Falling in love. Falling out of love. Getting all dressed up, meeting ‘the one’ in a nightclub and enjoying a whirlwind romance, before going your separate ways, wallowing in self-pity and then picking yourself up the next weekend to do it all over again. The many ebbs and flows of love and relationships have been the driving force behind pop music for years, marrying the most traditional and miserable lyrical themes with jubilant music to create a product that is, in the end, quite uplifting.
However, here in 2012, I can’t help but wonder what has happened to pop. Messrs Minaj, Guetta and Pitbull have taken the most glorious form of music and turned it into an overly sexualised, meaningless form, full of orchestrated ‘drops’, casual misogyny and tacky innuendo. ‘Let’s party our lives away’, they tell us. Which is fine. But why would you want your evening soundtracked by someone who thinks it's intelligent to rhyme Kodak with Kodak? What happened to smart pop? To slick beats, funky synths and simple yet effortless lyrics? Welcome Hot Chip, the most unlikely looking pop stars around, come to save us all.
The five piece London group have been (excuse the pun) chipping away at the industry for quite some time, flirting with the mainstream with key singles Over and Over and Ready For The Floor. ‘In Our Heads’ marks their first album release as Domino Records artists, an opportunity for a new lease of life that they have welcomed with open arms.
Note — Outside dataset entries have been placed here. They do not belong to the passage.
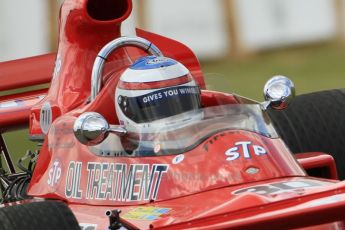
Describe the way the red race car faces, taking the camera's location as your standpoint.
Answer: facing the viewer and to the right of the viewer
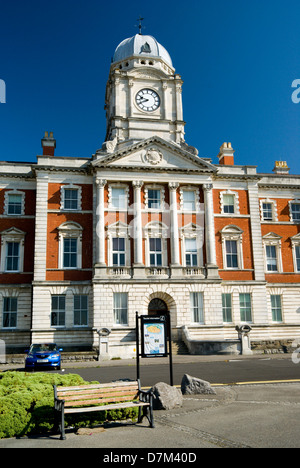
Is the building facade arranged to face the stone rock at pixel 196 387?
yes

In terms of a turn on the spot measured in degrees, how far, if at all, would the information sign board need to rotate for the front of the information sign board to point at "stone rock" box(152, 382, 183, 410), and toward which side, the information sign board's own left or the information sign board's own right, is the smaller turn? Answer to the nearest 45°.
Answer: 0° — it already faces it

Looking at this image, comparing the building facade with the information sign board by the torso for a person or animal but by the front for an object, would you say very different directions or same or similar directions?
same or similar directions

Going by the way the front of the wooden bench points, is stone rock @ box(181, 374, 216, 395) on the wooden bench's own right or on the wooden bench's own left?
on the wooden bench's own left

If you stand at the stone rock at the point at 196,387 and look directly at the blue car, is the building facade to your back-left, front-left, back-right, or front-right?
front-right

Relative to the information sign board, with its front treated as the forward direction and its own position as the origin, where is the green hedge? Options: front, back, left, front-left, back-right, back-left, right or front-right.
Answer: front-right

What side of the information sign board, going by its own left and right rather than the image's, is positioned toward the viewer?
front

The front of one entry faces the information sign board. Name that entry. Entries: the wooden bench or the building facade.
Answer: the building facade

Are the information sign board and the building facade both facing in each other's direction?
no

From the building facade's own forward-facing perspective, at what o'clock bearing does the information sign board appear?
The information sign board is roughly at 12 o'clock from the building facade.

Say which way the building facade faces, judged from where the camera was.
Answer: facing the viewer

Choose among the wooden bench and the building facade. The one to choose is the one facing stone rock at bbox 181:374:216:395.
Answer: the building facade

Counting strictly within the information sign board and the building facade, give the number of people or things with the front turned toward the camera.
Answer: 2

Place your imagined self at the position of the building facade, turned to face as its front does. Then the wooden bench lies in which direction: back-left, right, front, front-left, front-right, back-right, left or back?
front

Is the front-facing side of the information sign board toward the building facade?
no

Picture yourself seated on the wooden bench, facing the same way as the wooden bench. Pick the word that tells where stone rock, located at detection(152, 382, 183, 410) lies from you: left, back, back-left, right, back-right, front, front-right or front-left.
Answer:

Having lost LCD Soundsystem to retirement last year, Hot Chip are our only defenders of the Hipster House title, and it is this they explore most interestingly on this record, a self-confessed continuation with their ‘love affair of different kinds of dance music’.
For the first time, they have become adept at playing up to their strengths and individualities, melding the spacious, minimal house of These Chains (the older, leaner brother to made in the dark’s I Feel Better) with the unabashed disco funk of lead single Night & Day, more traditional of Hot Chip’s usual bleeping and bonking fare. The fun element doesn’t mean that these are songs without substance; The dark surge of opener ‘Motion Sickness’ is suitably nauseous, the soundtrack to an 80’s adventure quest game backed by eerie repetition ('remember when everyone thought the earth was round?’).
Most notably, In Our Heads harnesses the voice of Alexis Taylor, in all its glory. In many ways, the bespectacled, middle class 20-something is the owner of the perfect pop voice, loaded with the suppressed euphoria that makes Hot Chip's brand of dance music so affecting. To his credit, Flutes is a hefty contender for song of the year, growing and swimming in such a way that you forgot it runs for nearly 7 minutes. Clearly influenced by Kraftwerk (the album was made on the German band’s own mixing desk), it is pop songwriting at Harvard level; whilst the chorus might be nothing more than ‘Work that inside outside/Work that more/Work that right side left side/-More and more’, t seems to be so much leaner and sleek than anything Xenomania could have dreamt up.
If sugary pop goodness is what you’re looking for, then Hot Chip aren’t afraid to deliver. Don’t Deny Your Heart could have been a Kylie or Madonna song, strutting its way in a feathered headdress across the stage at the 02 arena. Similarly, in the hands of Usher or Justin Timberlake, Look At Where We Are has seductive chart smash stamped across it. It’s both wonderful and curious how Hot Chip hold an almost ‘ghost writer’s touch , proof that pop does not have to come wearing hot pants and charging £50 a ticket.
So where are the let downs? Little to none. In Our Heads masters the art of working on two different levels – the attention grabbing hits at first glance, and the more lasting enjoyment beyond that. Now There Is Nothing perhaps suffers a little from over egging, but considering that the other 10 songs are completely on point, we can forgive them that. Along with their fellow Domino artists (Eugene Mcguinness, Animal Collective, Blood Orange) they are leading the force for witty pop music, an unspoiled group of compu-nerds singing so jubilantly about love, sex and magic. After all, it is one of the only things in life that undoubtedly affects us all; why shouldn’t they celebrate it? What separates Hot Chip from their mainstream contemporaries is not their lack of ambition, but rather that they have simply too many ideas to be interested in competing in the same league.